Les deux acteurs doivent observer, cependant, des règles et procédures.
Qu'en est-il du licenciement collectif ?
Le licenciement pour motifs technologiques, structurels ou économiques est prévu par le code du travail, Section VI, articles 66 et suivants.
L'application de cette procédure obéit à des démarches bien précises et sous certaines conditions parmi lesquelles la bonne définition du motif qui pousse l'entreprise à vouloir procéder à ce licenciement.Pour le cas qui nous concerne, l'entreprise dit avoir subit la non reconduction d'un contrat de sous-traitance de la part d'un client particulier ce qui justifie sa décision de procéder au licenciement de l'équipe pour absence d'activité et donc pour un motif économique. Il faut être prudent quant à l'utilisation des termes, est-on réellement en situation qui permet de dégager un motif économique justifiant le licenciement d'une équipe de 50 personnes ? Pas si sûr.

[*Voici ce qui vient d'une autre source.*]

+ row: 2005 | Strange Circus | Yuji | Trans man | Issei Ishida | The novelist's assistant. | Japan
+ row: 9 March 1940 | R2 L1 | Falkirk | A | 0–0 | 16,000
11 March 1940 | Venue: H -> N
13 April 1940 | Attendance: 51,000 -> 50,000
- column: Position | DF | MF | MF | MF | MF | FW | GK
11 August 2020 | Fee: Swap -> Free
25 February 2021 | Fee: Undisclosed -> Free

L'entreprise doit étayer sa demande pour que le motif « économique » soit pris en considération. Pour ce faire sa demande d'autorisation sera documentée par tous les justificatifs nécessaires et procès-verbaux des réunions et négociations avec le comité d'entreprise qui agit en lieu et place des délégués des salariés. Cette demande sera déposée auprès du délégué provincial chargé du travail qui sera chargé d'assurer toutes les analyses en vue de la préparation d'un dossier dans un délai n'excédant pas un mois à compter de la réception de la demande et destiné aux membres d'une commission provinciale présidée par le gouverneur de la préfecture, pour appréciation et prise de décision.
Toutefois pour que le motif « économique » soit pris en considération, la demande doit être accompagnée d'autres justificatifs qui sont :
- Un rapport comportant les motifs économiques, nécessitant l'application de la procédure de licenciement ;
- L'état de la situation économique et financière de l'entreprise ;
- Un rapport établi par un expert-comptable ou par un commissaire aux comptes.

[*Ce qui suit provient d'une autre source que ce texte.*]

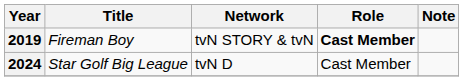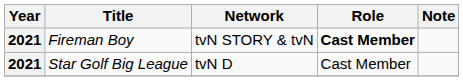Fireman Boy | Year: 2019 -> 2021
Star Golf Big League | Year: 2024 -> 2021
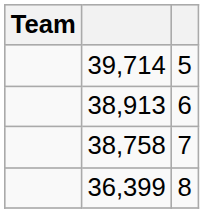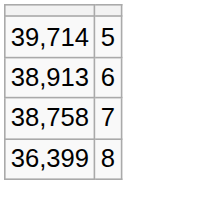- column: Team
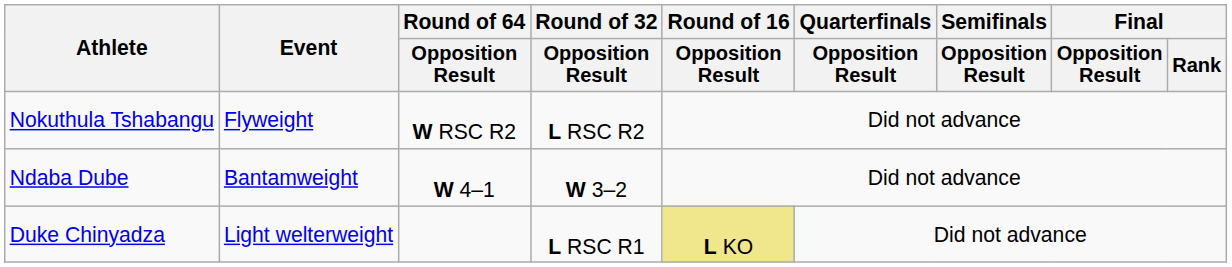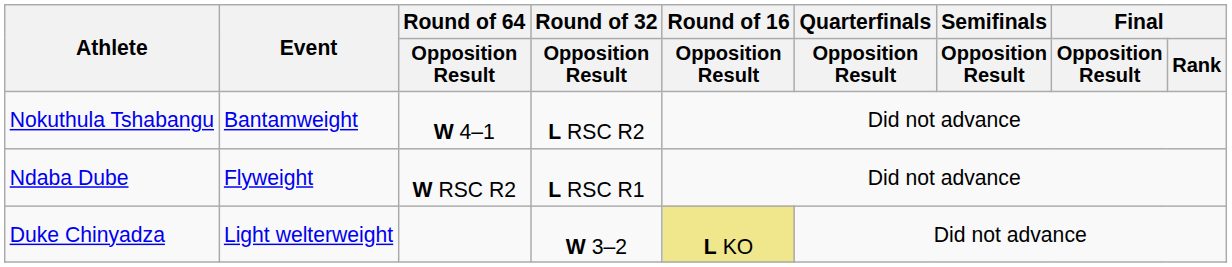Nokuthula Tshabangu | Event: Flyweight -> Bantamweight
Nokuthula Tshabangu | Round of 64 / Opposition Result: W RSC R2 -> W 4–1
Ndaba Dube | Event: Bantamweight -> Flyweight
Ndaba Dube | Round of 64 / Opposition Result: W 4–1 -> W RSC R2
Ndaba Dube | Round of 32 / Opposition Result: W 3–2 -> L RSC R1
Duke Chinyadza | Round of 32 / Opposition Result: L RSC R1 -> W 3–2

Imaginez que ces rapports fassent ressortir que l'état de la situation économique et financière de l'entreprise, à travers le chiffre d'affaires réalisé avec les 70% de l'activité destinée à la maison mère et les charges totales avant fermeture de la section, permet de dégager un profit, même minime, la commission provinciale chargée de faire un retour au gouverneur éprouvera des difficultés pour convaincre celui-ci à donner son aval puisque économiquement parlant l'entreprise n'est ni en cessation de payement ni au seuil d'un dépôt de bilan. C'est pour cela que je dis méfiance, car la décision du gouverneur de la préfecture doit être motivée et basée sur les conclusions et les propositions de ladite commission.

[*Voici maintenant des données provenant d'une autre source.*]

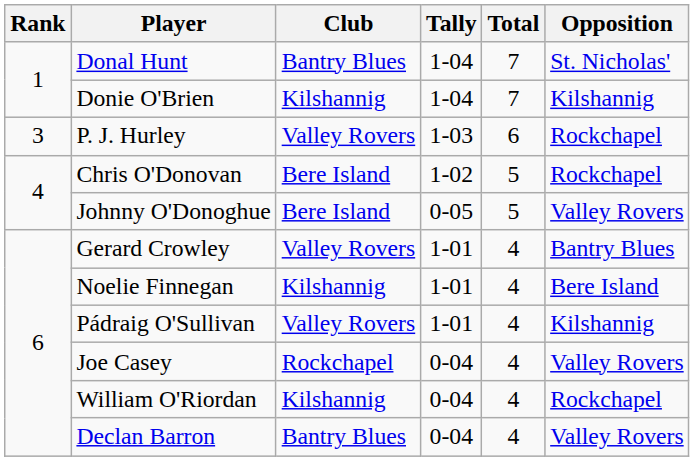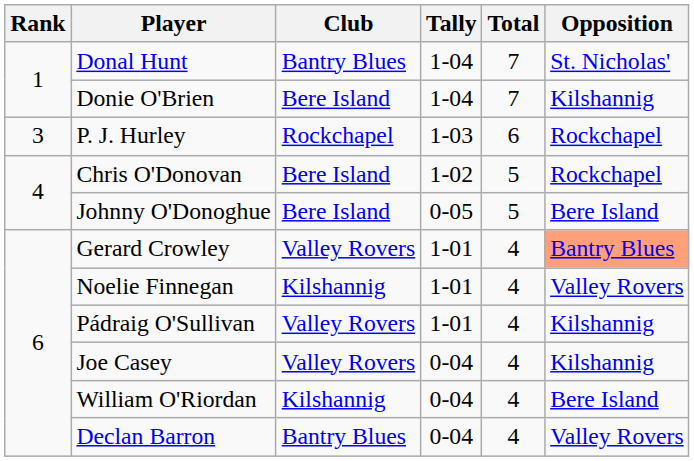Donie O'Brien | Club: Kilshannig -> Bere Island
P. J. Hurley | Club: Valley Rovers -> Rockchapel
Johnny O'Donoghue | Opposition: Valley Rovers -> Bere Island
Gerard Crowley | Opposition: no background -> lightsalmon background
Noelie Finnegan | Opposition: Bere Island -> Valley Rovers
Joe Casey | Club: Rockchapel -> Valley Rovers
Joe Casey | Opposition: Valley Rovers -> Kilshannig
William O'Riordan | Opposition: Rockchapel -> Bere Island
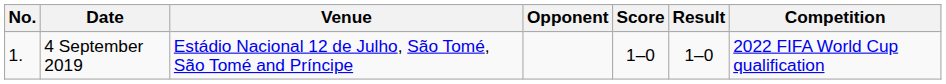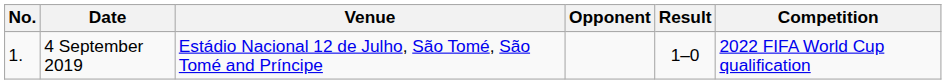- column: Score | 1–0
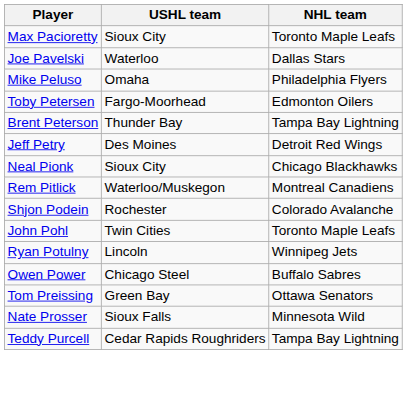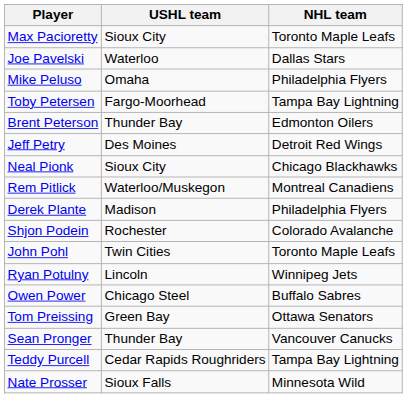Toby Petersen | NHL team: Edmonton Oilers -> Tampa Bay Lightning
Brent Peterson | NHL team: Tampa Bay Lightning -> Edmonton Oilers
+ row: Derek Plante | Madison | Philadelphia Flyers
+ row: Sean Pronger | Thunder Bay | Vancouver Canucks
rows swapped: Nate Prosser <-> Teddy Purcell
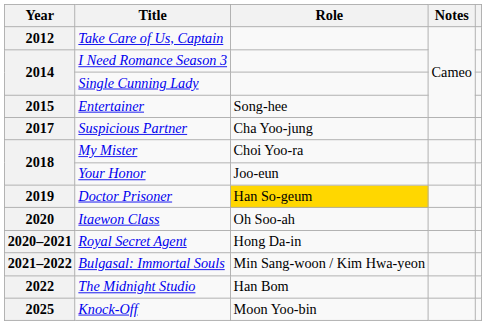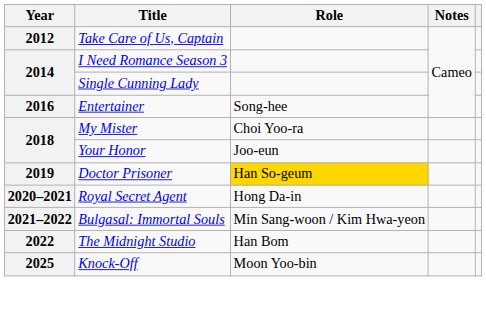Entertainer | Year: 2015 -> 2016
- row: 2017 | Suspicious Partner | Cha Yoo-jung
- row: 2020 | Itaewon Class | Oh Soo-ah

De par sa fonction les décisions du gouverneur prennent généralement en considération certains aspects qui ne figurent pas dans le code du travail comme le maintien et le développement d'une paie sociale. Le code parle d'un délai de deux mois entre la demande de l'entreprise et la réponse du gouverneur, passé ce délai que se passe t-il ?
Le patronat dit que pas de réponse signifie « réponse positive », les syndicats des salariés disent l'inverse, pas de réponse signifie « demande rejetée ». La décision du gouverneur, si elle est positive, permettra à l'entreprise de justifier le licenciement collectif, et donc d'éviter d'être estée en justice par ses salariés.
Sa situation lui donne droit de procéder à la fermeture de la section chargée de la réalisation d'un travail spécifique pour un client spécifique. Le licenciement du personnel de cette section se trouve justifié puisqu'il n'est plus possible d'assurer une activité à cette section et encore moins d'affecter ce personnel en totalité ou partiellement à d'autres sections. Le licenciement dans ce cas-là se trouvera motivé par une raison structurelle et économique et non pour le seul motif «d'économique ». Donc, je rappelle que l'entreprise a le droit de rompre la relation de travail tout en respectant les procédures qui régissent ce cas de figure.